I recently signed up for Jeremy Keith’s podcasting web app, Huffduffer. The sign-up form has received a lot of buzz because of its “Mad Lib”-style design, but what interested me was that after I created my account, I saw the following in the lower right-hand corner of my profile page:
Huffduffer took the one web site URL I provided it with (louissimoneau.com) and found just about every profile of mine, from every social network or web application I’ve ever used. It’s not apparent in the figure, but those links point to my profiles on those sites. How is this possible?
Digging around through a number of Jeremy’s blog posts, I found that he’s using the Google Social Graph API to gather this data. My web site points to my Twitter, Last.fm, and FriendFeed profiles, and those in turn (mainly FriendFeed) link out to all my other profiles. Google is able to follow these links and know that they refer to other instances of me through clever use of the XFN microformat (more on this a bit later).
Jeremy’s implementation, though definitely cool, is a little blunt. Some people may object to having every single one of their web identities listed on their profile, and as Google’s spider is relying on cached data, some of the information may be out of date. For example, I deleted interblag.tumblr.com years ago and it has since been picked up by another individual.
I thought it might be a cool idea to try and develop a slightly more sophisticated version of this functionality, and at the same time learn a bit about how the Social Graph API works its magic. I’ll be using Ruby on Rails for this implementation, but as the code is very simple you should be able to adapt it easily to whichever platform you’re comfortable with.
Before we go any further, it’s a good idea to step back and try to figure out how this functionality is possible in the first place. How does Google know that those other sites are also “me”? The answer is microformats. If you’re a real HTML nerd or have a penchant for semantic code, you’ll already know about microformats, but for the rest of us here’s a quick catch-up course.
Microformats are just that: mini formats, which happen to sit inside the larger format of HTML. HTML lacks a way, for instance, of indicating that a link is pointing to a web site of an individual you’ve met in person—that is, there’s no “met” attribute that would let you do:
<a href="http://somesite.com" met="true" />
This code, of course, is invalid. Fortunately, HTML has a few attributes that can be co-opted for this purpose.
class is the most obvious, but for links and anchors we also have
rel. For example:
<a href="http://somesite.com" rel="met" />
This snippet of code, unlike the previous one, is perfectly valid. This in and of itself may be of little value: at best you could use CSS to give a different style to links pointing to people you’ve met. But if web developers across the world agree on a way of representing this information, suddenly the range of possibilities explodes: a web spider can crawl links between people who’ve met each other and construct a map of these relationships.
There are currently microformat standards for everything from addresses (hCard) to friendships (XFN) to tags (rel-tag), as well as a number of others currently in the draft stage.

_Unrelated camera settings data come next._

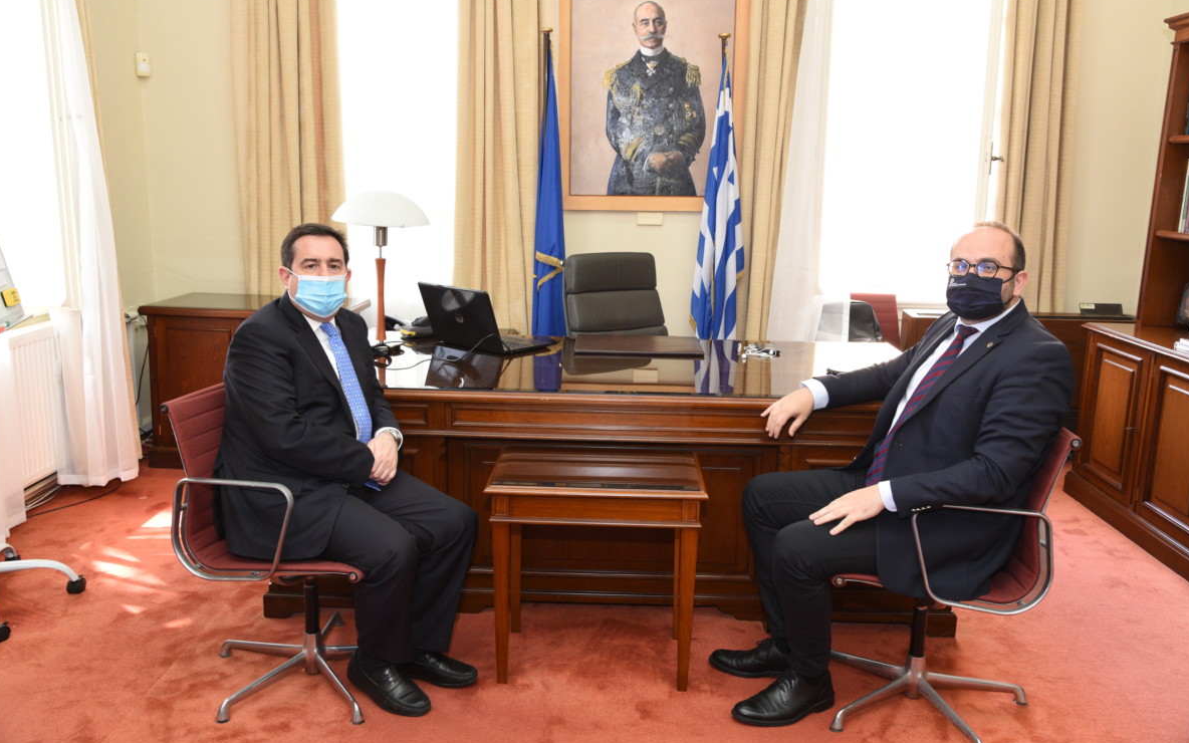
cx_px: 591
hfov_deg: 61.2
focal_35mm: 31
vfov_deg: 40.6
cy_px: 355
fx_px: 1005
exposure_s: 1/60
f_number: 6.3
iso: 1250
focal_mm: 30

Google is using the microformat standards XFN (eXtensible Friend Network) and FOAF (Friend of a Friend) to crawl networks of links. These links point to people represented by URIs, and it’s the relationships between these people that Google is attempting to figure out. FOAF is a slightly more complicated format that involves creating a separate file detailing all your friendships using XML; that’s unnecessary for our implementation so we’ll just focus on XFN.
The most basic use of XFN is using
rel=”me” in a link to denote that the site being linked to belongs to the same person as the site we’re on.
There is, of course, a problem here: this microformat data is only present if a person has bothered to put it there. And only a small percentage of web site owners even know what microformats are, let alone use them on their sites. Well, the good news is that several large sites and applications add XFN to links automatically. Last.fm and FriendFeed, for example, both use this standard when you add links to your other sites. So you may have a social graph without even being aware of it.
WordPress blogs also make it easy to mark up links in this way. Scroll down the page when adding a new link to your WordPress blog and you’ll see the following:
Hence, even without widespread knowledge of microformats, it turns out that there are a significant number of marked-up XFN links out in the wild for the Google Social Graph API to spider.